Yance Ford and Amanda Lichtenberg attend the 90th Annual Academy Awards on March 4, 2018.
Kevork Djansezian/Getty Images
In 2018, Ford became the firstly openly trans person nominated for an Academy Award, for Strong Island. He has seen trans rights at the state and federal level take a huge step backward since Pres. Trump was reelected in 2024. To note just one example, the Republican-led state legislature in Kansas passed a law last month that summarily “invalidated driver’s licenses and birth certificates for anyone who had changed the gender markers on their IDs from their birth sex,” according to the Washington Post.

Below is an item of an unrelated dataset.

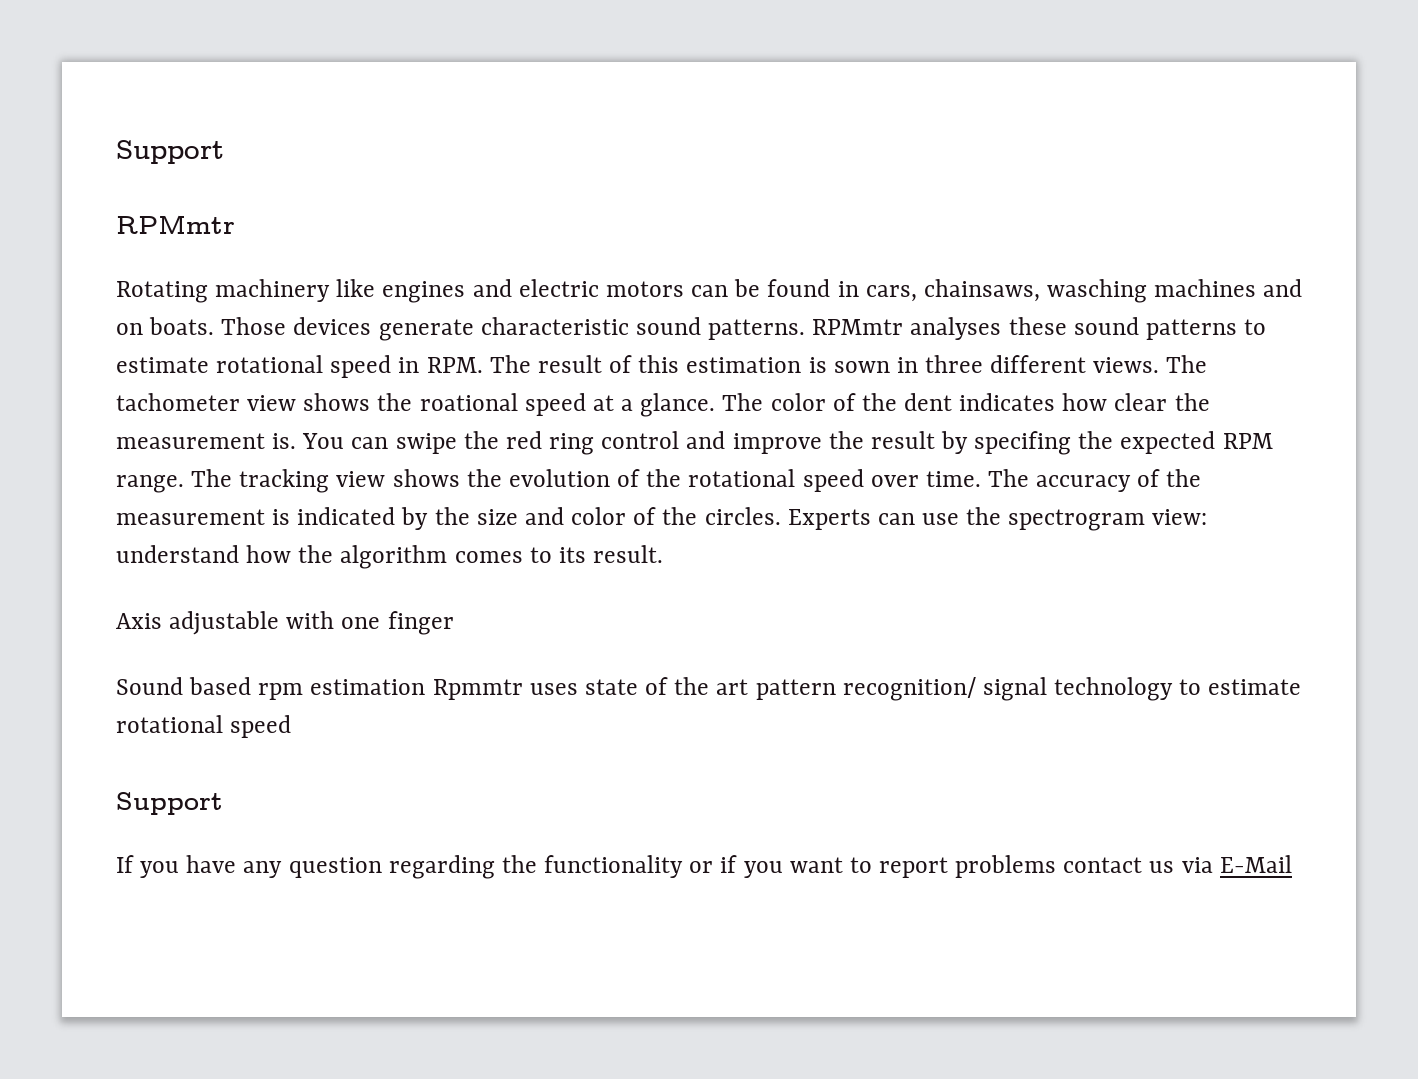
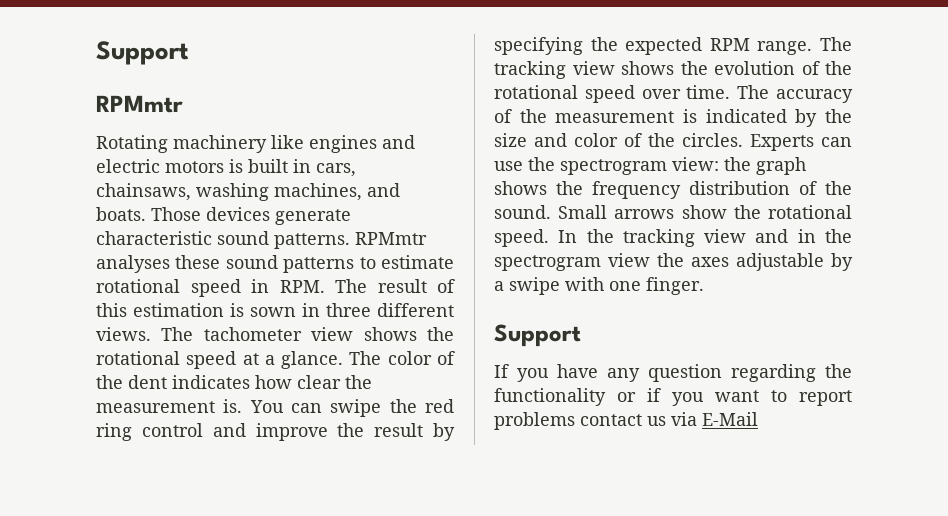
[691,279,1303,303] [116,323,143,335] can be found in cars, chainsaws, wasching machines and on -> [229,159,356,177] [96,183,400,201] is built in cars, chainsaws, washing machines, and
[419,393,518,411] roational -> [96,351,180,365] rotational
[974,431,1072,455] specifing -> [494,37,583,55] specifying
[116,545,664,569] [116,611,454,635] [116,677,1302,701] [116,715,292,738] understand how the algorithm comes to its result. // Axis adjustable with one finger // Sound based rpm estimation Rpmmtr uses state of the art pattern recognition/ signal technology to estimate rotational speed -> [724,157,806,175] [494,181,852,199] [494,205,852,219] [494,229,852,247] [494,253,853,271] [494,277,704,295] the graph shows the frequency distribution of the sound. Small arrows show the rotational speed. In the tracking view and in the spectrogram view the axes adjustable by a swipe with one finger.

“There are states that are deputizing their citizens to confront, for a reward, the identification and the turning in of a transgender person. Like, your body is the wrong body in the wrong space,” Ford comments. “It has so much in common with the Fugitive Slave Act, because at the base of these trans bounty hunter laws is the assertion that you and your body are out of place. You’re out of time, you’re out of place, you need to be removed because you are a danger. It’s amazing how you pull this thread and it just keeps going.”
Ford continues, “I’m not scared. I’m angry. That’s the thing. And folks who are pushing these kinds of bills and saying that drivers in Kansas have to immediately turn in their driver’s licenses if they don’t reflect your gender at birth, it’s like you have nothing better to do in your state than to go after one 10th of 1 percent of the population. History’s going to really look back on you and it’s going to put a gold star right next to your name for that.”